__Supplied entries__:
[Start of section]

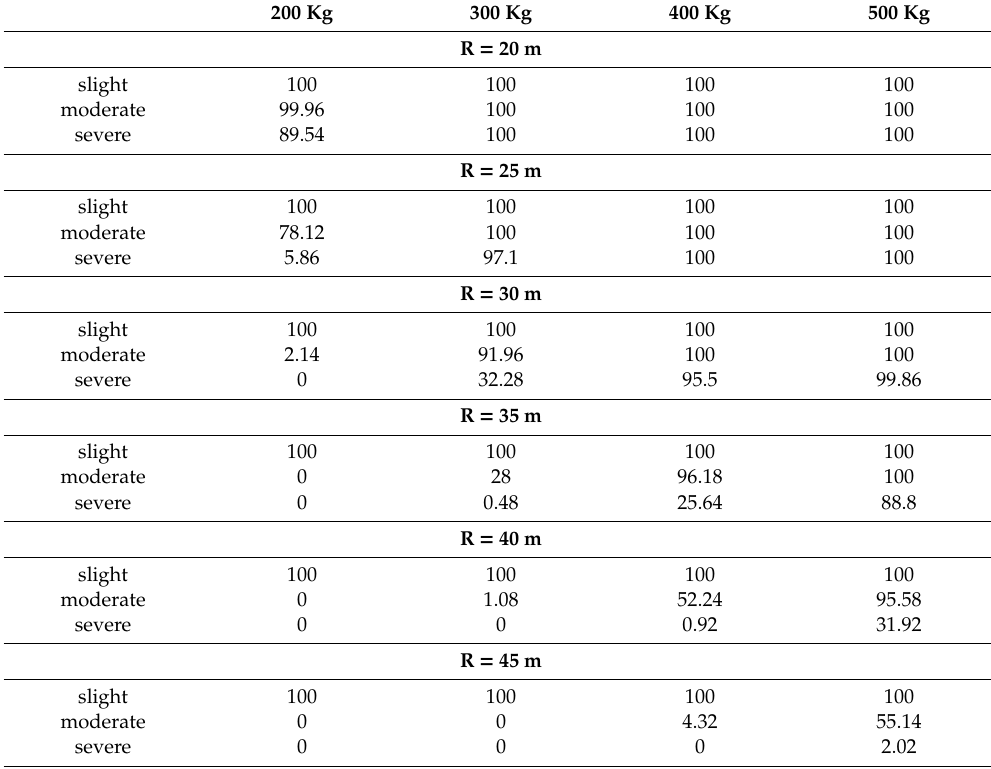
Table 10. Percentage probability of thresholds exceedance for Cagliari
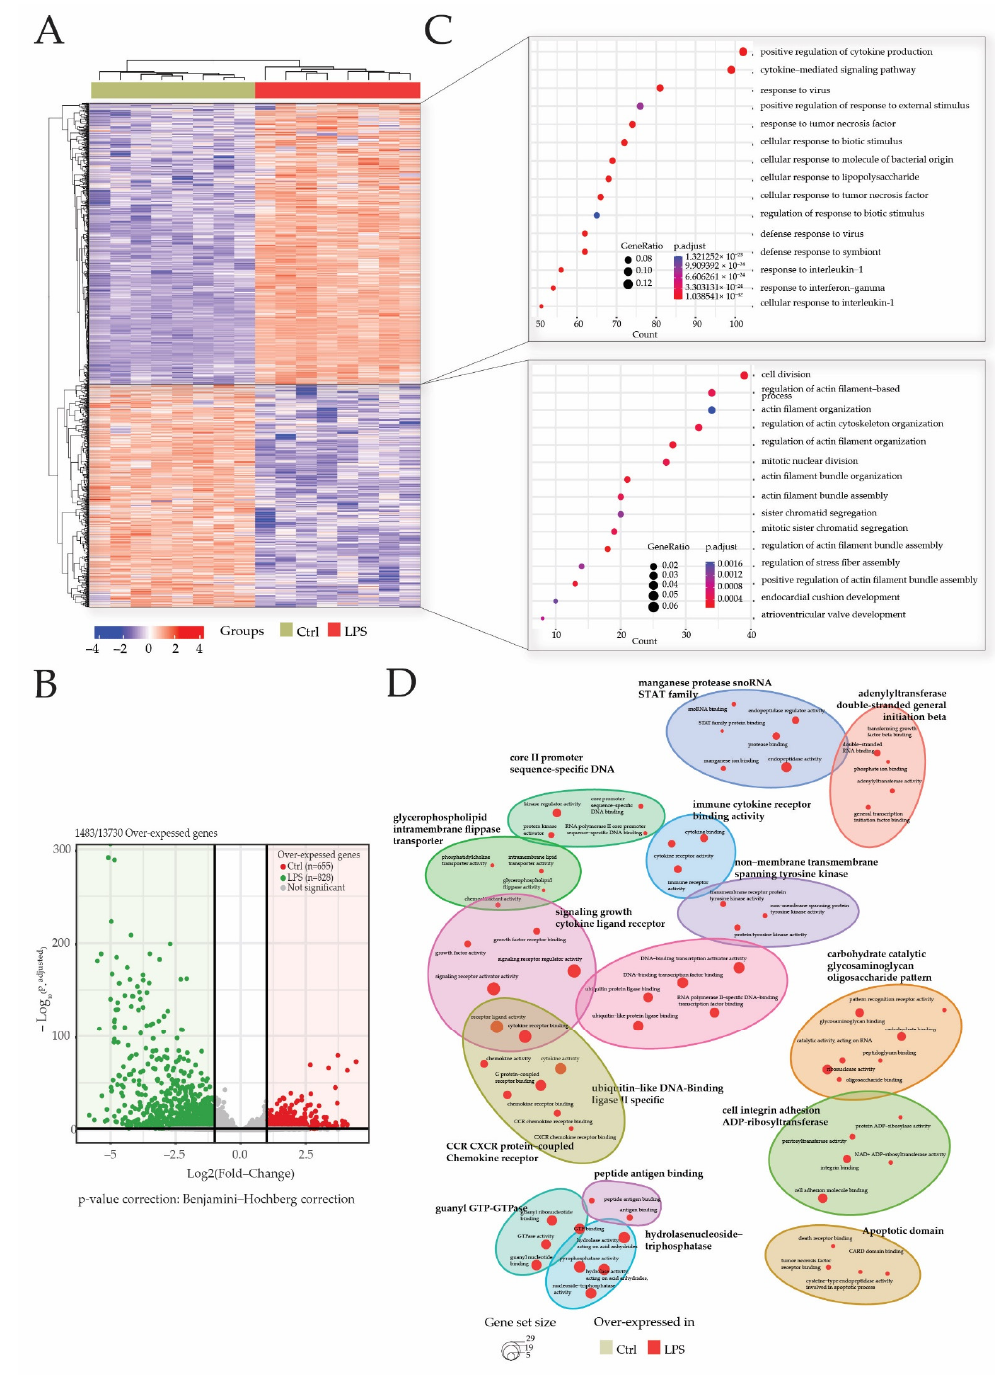
Figure 3. LPS injection promotes cytokine and inflammatory pathways. Transcriptome analyses were made from whole heart of rats injected with LPS (LPS) or saline (CTRL), and this allowed the identification of 13730 genes. Differentially expressed genes (DEGs) were selected by their fold change of expression (log2Ratio(LPS/CTRL) >1 or (log2Ratio(LPS/CTRL) > − 1 and an adjusted p value < 0.05 using the R package “Deseq2”. Heatmap visualization ( A ) of the 1483 DEGs showed that groups were well clustered and revealed two main clusters of overexpressed genes, respectively, in the LPS group and CTRL group. Log 10 (p.adjusted) and log2FoldChange of these DEGs are represented in the volcano plot ( B ). Gene ontology (GO) enrichments were conducted to decipher biological processes in which DEGs were mostly involved in both clusters ( C ) and within the comparison of both clustered ( D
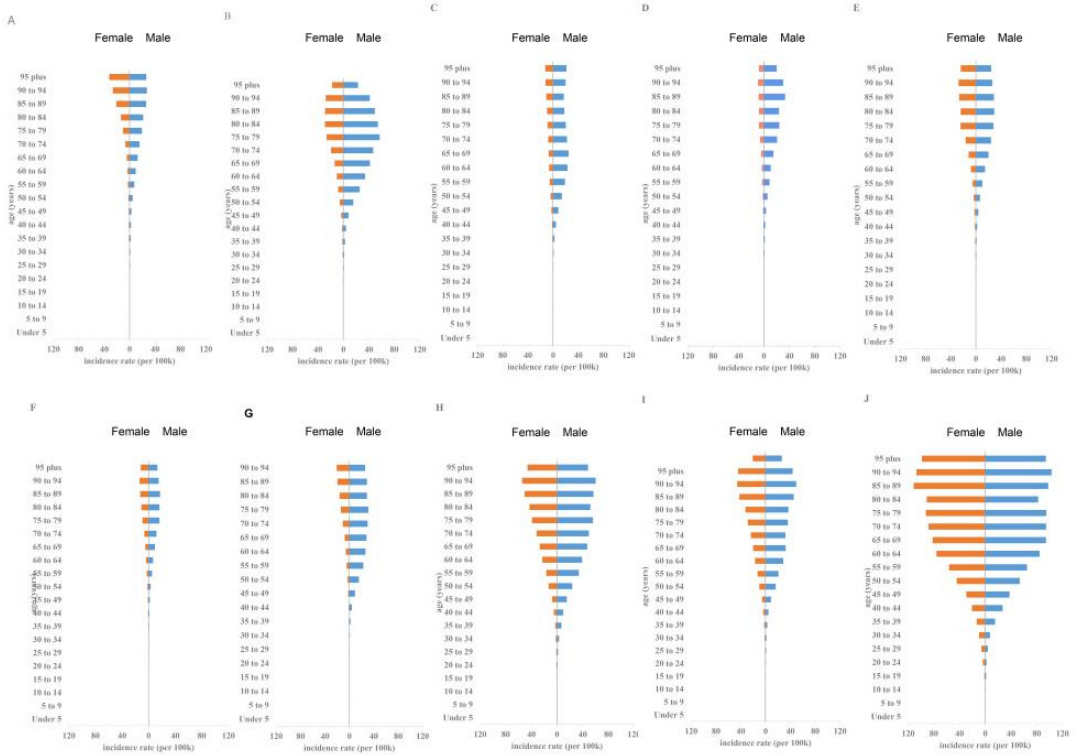
Figure 3. The incidence rates of OC in different age groups in 2019. ( A ) Japan, ( B ) USA, ( C ) Russian, ( D ) China, ( E ) Indonesia, ( F ) Mexico, ( G ) Brazil, ( H ) India, ( I ) Bangladesh, ( J ) Pakistan. (Countries are ranked from highest to lowest in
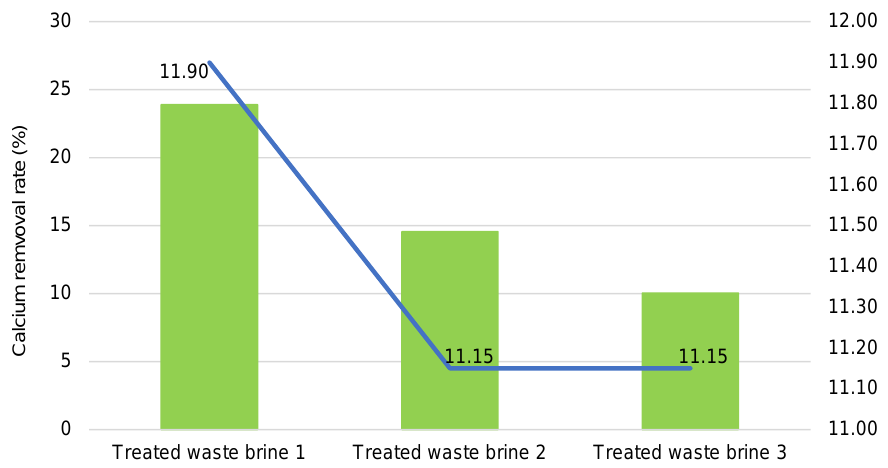
Figure 4. Removal rate of calcium ions from waste brine at a pH above 11.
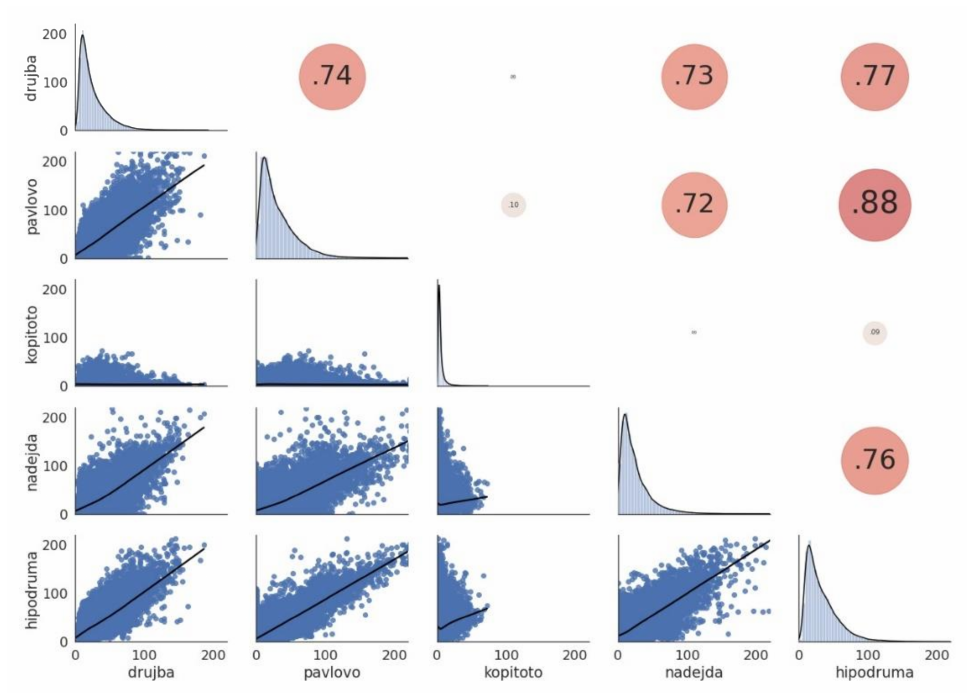
Figure 4. Interaction relationships—scatterplot (lower left triangular area) and Pearson correlation values (upper right triangular area) and histogram (on the diagonal) of the NO 2 at each air quality station measured per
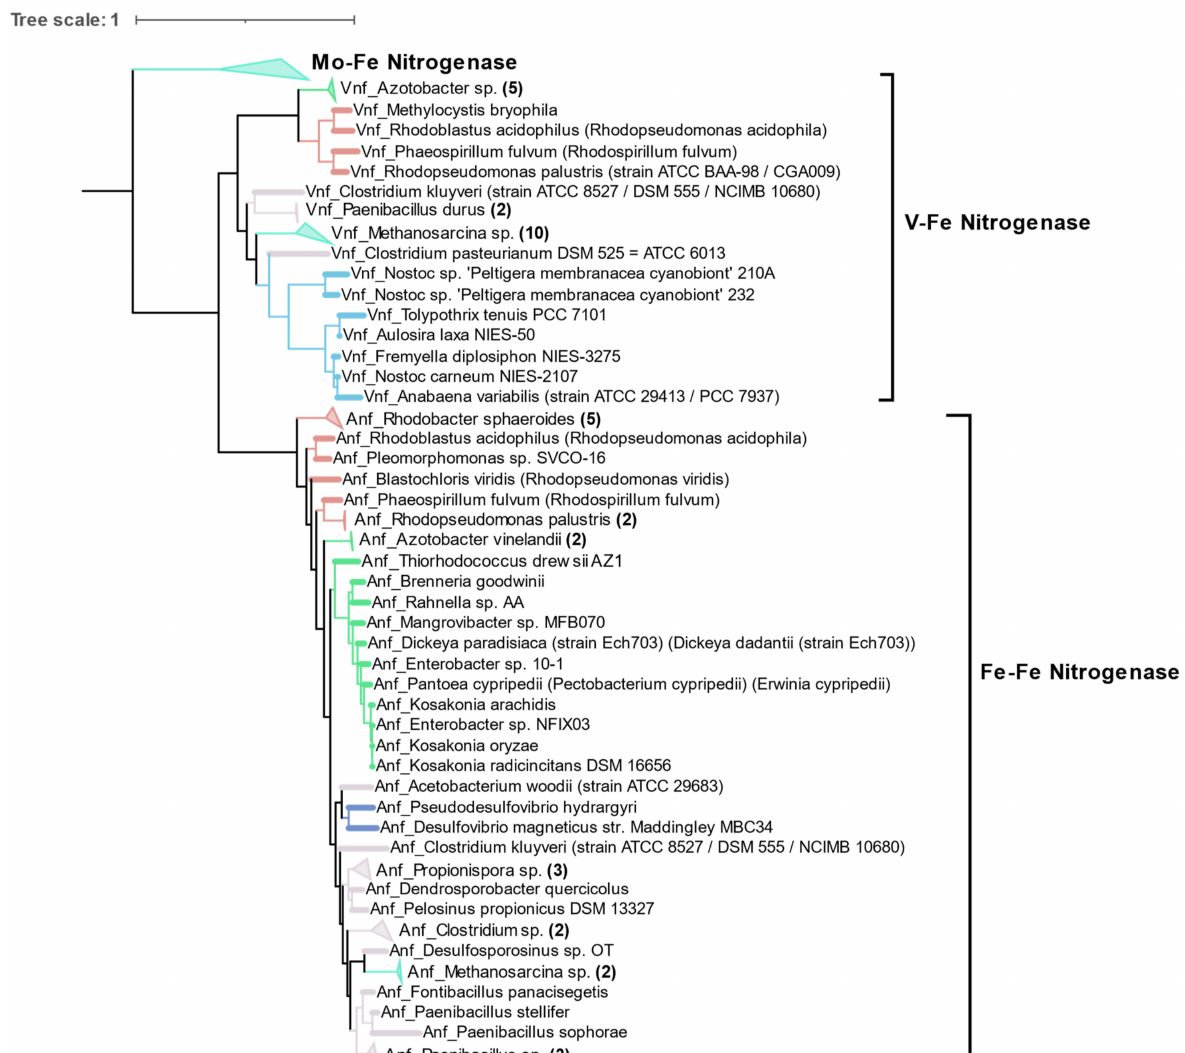
Figure 8. Cluster III of the concatenated AnfHDK/VnfHDK tree obtained by FASTTREE, showing the phylogenetic relationship between isolates carrying alternative forms of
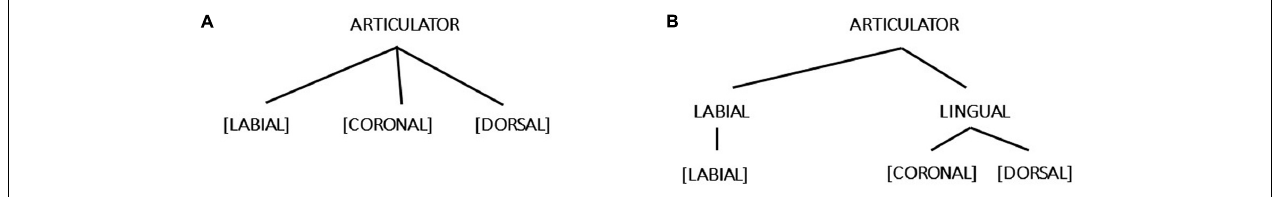
FIGURE 8 | Relevant features [ LABIAL ], [ CORONAL ], and [ DORSAL ] in the feature tree of the FUL-model (A) , and the revised model proposed in this paper (B) .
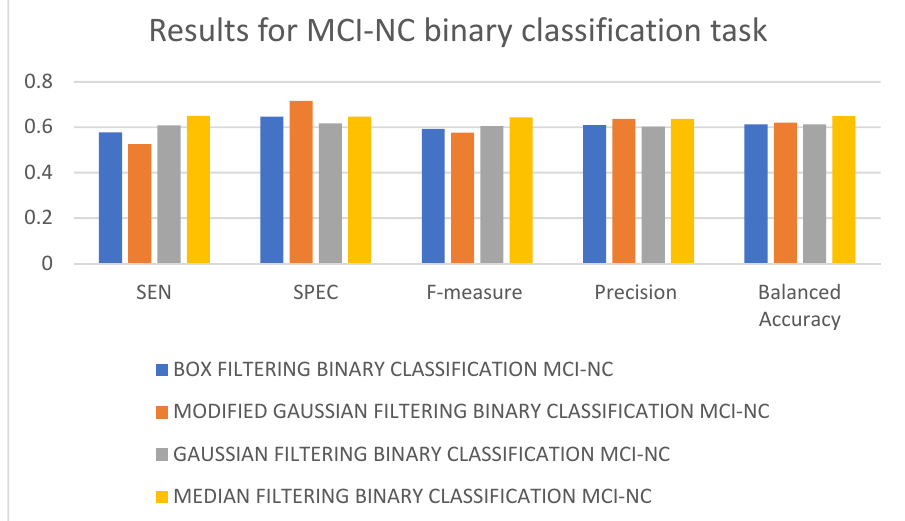
Figure 9. Results of different 3D-CNN architectures for the MCI-NC binary classification task.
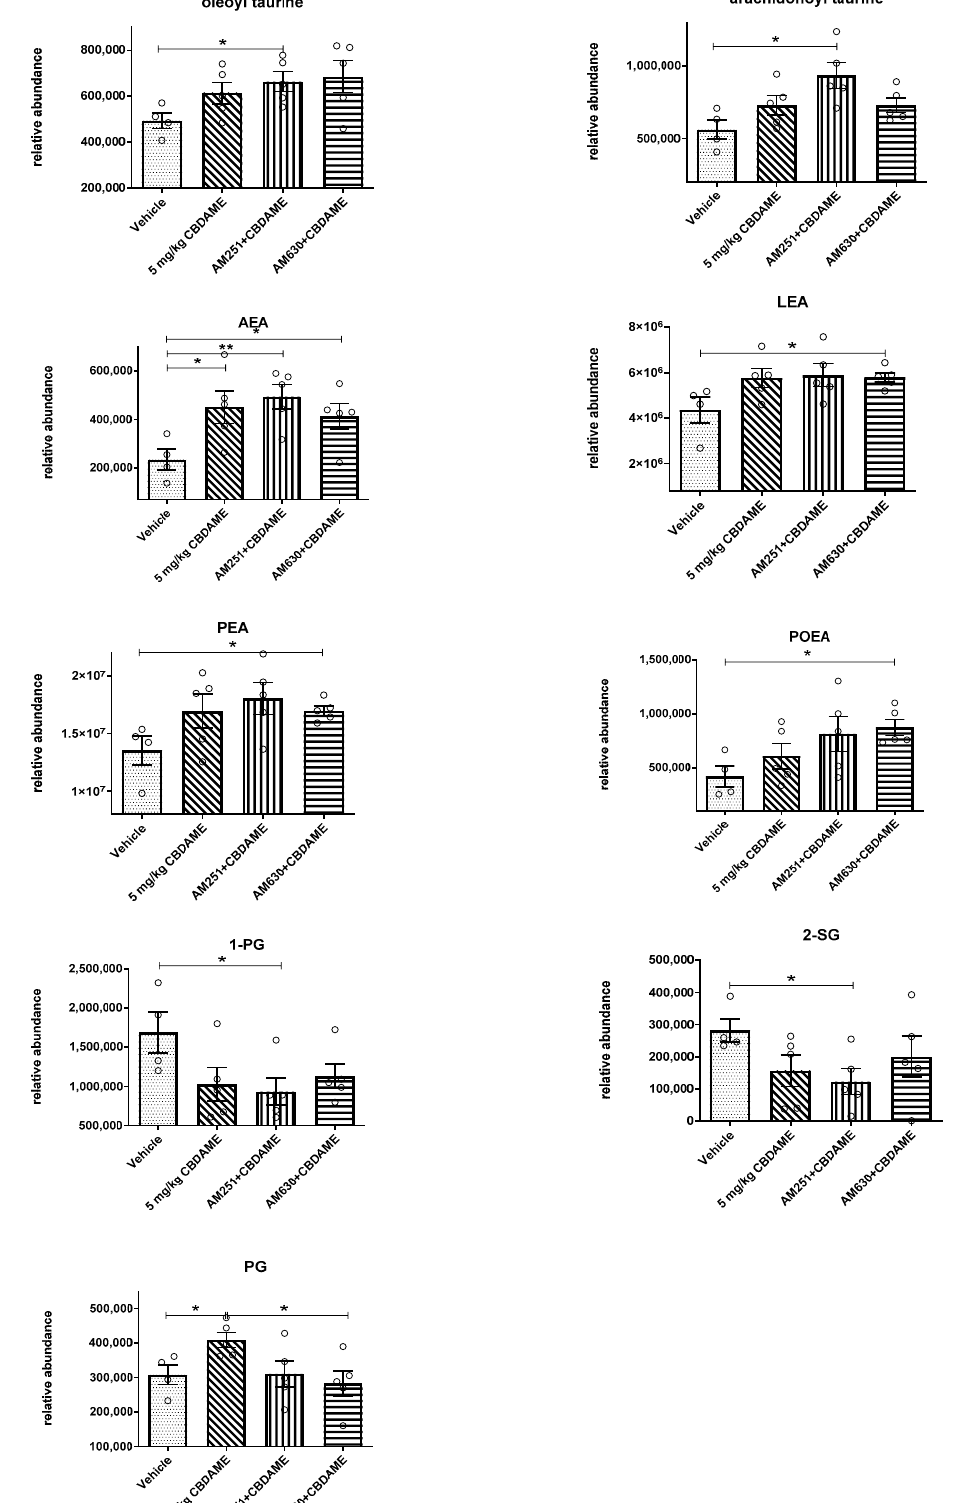
Figure 7. Selected endocannabinoids blood level (mean + SEM) of female WKY rats. Rats received either vehicle (n = 4) or 5 mg/kg CBDA-ME (n = 5), 1 mg/kg AM251 + 5 mg/kg CBDA-ME (n = 5), 1 mg/kg AM630 + 5 mg/kg CBDA-ME (n = 5). * p < 0.05; ** p <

[End of section]

__Work task__:
Exact copy, no pictures: write out all the records above.

__Answer to the exercise__:
Table 10. Percentage probability of thresholds exceedance for Cagliari
Figure 3. LPS injection promotes cytokine and inflammatory pathways. Transcriptome analyses were made from whole heart of rats injected with LPS (LPS) or saline (CTRL), and this allowed the identification of 13730 genes. Differentially expressed genes (DEGs) were selected by their fold change of expression (log2Ratio(LPS/CTRL) >1 or (log2Ratio(LPS/CTRL) > − 1 and an adjusted p value < 0.05 using the R package “Deseq2”. Heatmap visualization ( A ) of the 1483 DEGs showed that groups were well clustered and revealed two main clusters of overexpressed genes, respectively, in the LPS group and CTRL group. Log 10 (p.adjusted) and log2FoldChange of these DEGs are represented in the volcano plot ( B ). Gene ontology (GO) enrichments were conducted to decipher biological processes in which DEGs were mostly involved in both clusters ( C ) and within the comparison of both clustered ( D
Figure 3. The incidence rates of OC in different age groups in 2019. ( A ) Japan, ( B ) USA, ( C ) Russian, ( D ) China, ( E ) Indonesia, ( F ) Mexico, ( G ) Brazil, ( H ) India, ( I ) Bangladesh, ( J ) Pakistan. (Countries are ranked from highest to lowest in
Figure 4. Removal rate of calcium ions from waste brine at a pH above 11.
Figure 4. Interaction relationships—scatterplot (lower left triangular area) and Pearson correlation values (upper right triangular area) and histogram (on the diagonal) of the NO 2 at each air quality station measured per
Figure 8. Cluster III of the concatenated AnfHDK/VnfHDK tree obtained by FASTTREE, showing the phylogenetic relationship between isolates carrying alternative forms of
FIGURE 8 | Relevant features [ LABIAL ], [ CORONAL ], and [ DORSAL ] in the feature tree of the FUL-model (A) , and the revised model proposed in this paper (B) .
Figure 9. Results of different 3D-CNN architectures for the MCI-NC binary classification task.
Figure 7. Selected endocannabinoids blood level (mean + SEM) of female WKY rats. Rats received either vehicle (n = 4) or 5 mg/kg CBDA-ME (n = 5), 1 mg/kg AM251 + 5 mg/kg CBDA-ME (n = 5), 1 mg/kg AM630 + 5 mg/kg CBDA-ME (n = 5). * p < 0.05; ** p <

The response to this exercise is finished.